La lecture anthropologique des Évangiles faite par René Girard (1923-2015), philosophe, anthropologue et historien français, dans son ouvrage paru en 1999 et intitulé «Je vois Satan tomber comme l’éclair », démontre avec une rigueur toute scientifique que les forces du Mal, si elles sont perçues à tort comme des mythes, ne sont jamais désincarnées. Extrait: «Satan ou le Diable est tour à tour celui qui fomente le désordre, le semeur de scandales et celui qui, au paroxysme des crises qu’il a lui-même provoquées, y met brusquement fin en expulsant le désordre. Ce qui permet de conclure que Satan expulse Satan en accusant une victime innocente qu’il réussit toujours à faire condamner, tel un bouc émissaire. Parce qu’il est le maître du mécanisme victimaire qui se nourrit de la rivalité mimétique pour engendrer la haine, Satan est aussi le maître de la culture humaine qui n’a pas d’autre origine que le meurtre. C’est le diable en dernier ressort, autrement dit le mauvais mimétisme, qui est à l’origine non seulement de la culture caïnite, mais de toutes les cultures humaines.»
«Je te bénis, Père, d'avoir caché cela aux sages et aux habiles et de l'avoir révélé aux tout-petits.» Les sages et les habiles, depuis, se sont bien vengés: À force de concasser les Évangiles, ils en ont fait un petit tas de pièces et de morceaux trop hétéroclites pour signifier quoi que ce soit. Comme pour la philosophe Simone Weil, René Girard pense que les Évangiles sont une théorie de l'homme avant d'être une théorie de Dieu. Découvrir cette théorie de l'homme et l'accepter, c'est rendre vie aux grands thèmes évangéliques relatifs au Mal – de Satan à l'Apocalypse – et aussi ressusciter l'idée de la Bible tout entière comme prophétique du Christ. Dans le dépérissement des pensées modernes – représentées par un athéisme toujours plus ignorant et inconséquent –, les Écritures saintes seraient-elles les seules à tenir debout ?
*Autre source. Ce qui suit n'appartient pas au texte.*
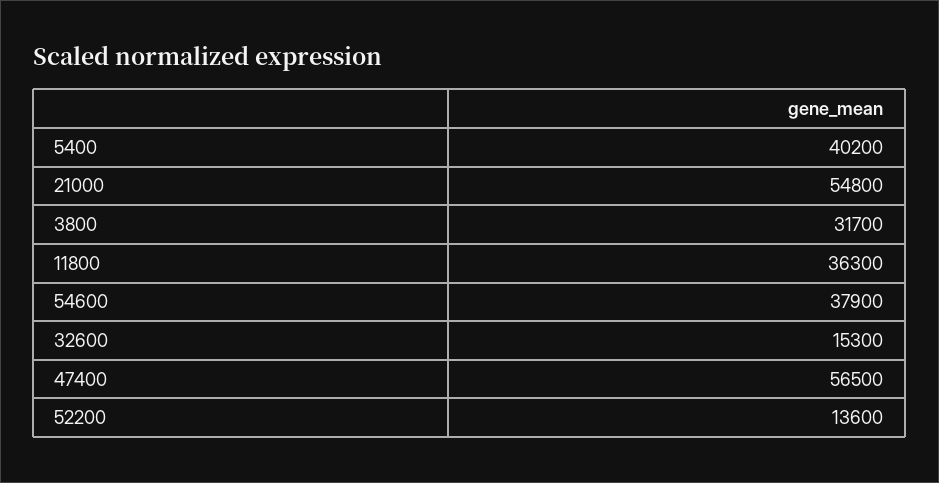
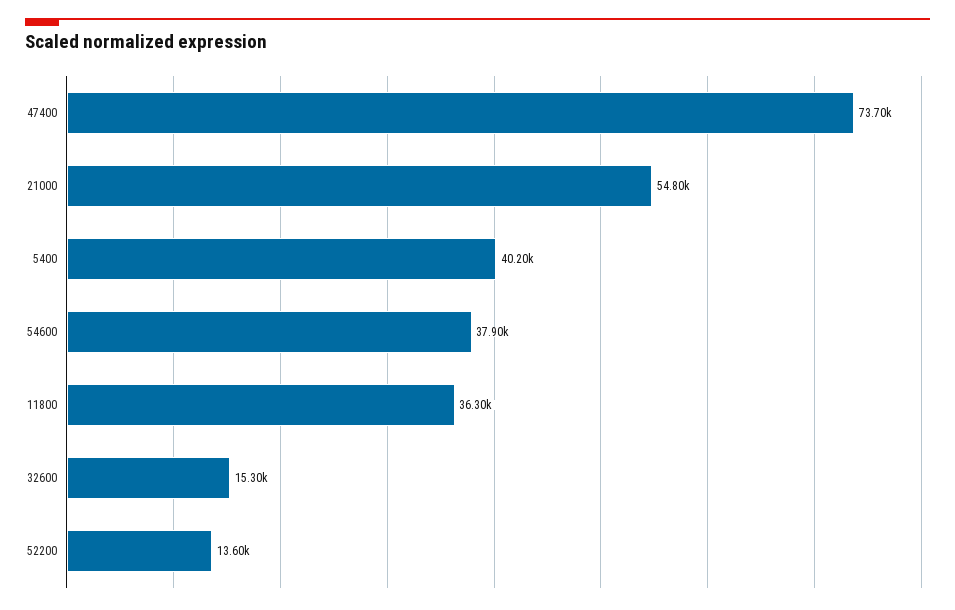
  {
    "5400": 40200,
    "21000": 54800,
-   "3800": 31700,
    "11800": 36300,
    "54600": 37900,
    "32600": 15300,
-   "47400": 56500,
+   "47400": 73700,
    "52200": 13600
  }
S’il doit subsister le moindre doute sur l’enclenchement du mécanisme victimaire brillamment argumenté par Girard et censé résoudre les scandales en purifiant la communauté de son prétendu fauteur de troubles, l’accusateur peut toujours avoir recours à la corruption pour inciter ses suppôts à faire le jet de la première pierre au sein d’une foule excitée et avide d'en découdre, mais encore hésitante à vouloir lapider le coupable idéal. Dans Matthieu, chap. 27, versets 1 à 5, voyant que Jésus avait été condamné à la crucifixion, Judas fut pris de remords et rapporta les trente pièces d’argent aux grands prêtres en leur avouant : « J’ai péché en livrant un sang innocent. » Si la corruption de Judas est exceptionnellement établie en la circonstance, il faut aussi convenir qu’elle a pu l’être au prix d’un courage hors normes du repenti et du sacrifice de sa vie, et que, par conséquent, pareilles unicité et exemplarité sont assurément inversement proportionnelles au nombre d’actes corruptifs réels ou supposés perpétrés ordinairement dans les sociétés humaines, mais jamais révélés. C’est dire si à côté de la calomnie qui nourrit forcément la rivalité et la violence mimétiques, la corruption demeure l’arme satanique complémentaire par excellence qui, aussi efficace qu’invisible, fait office de catalyseur au cas où le meurtre sacrificiel, tant attendu par le pouvoir et la foule, risquerait d’échouer (Extrait de «Tu ne mourras point» de Joël Lubicz).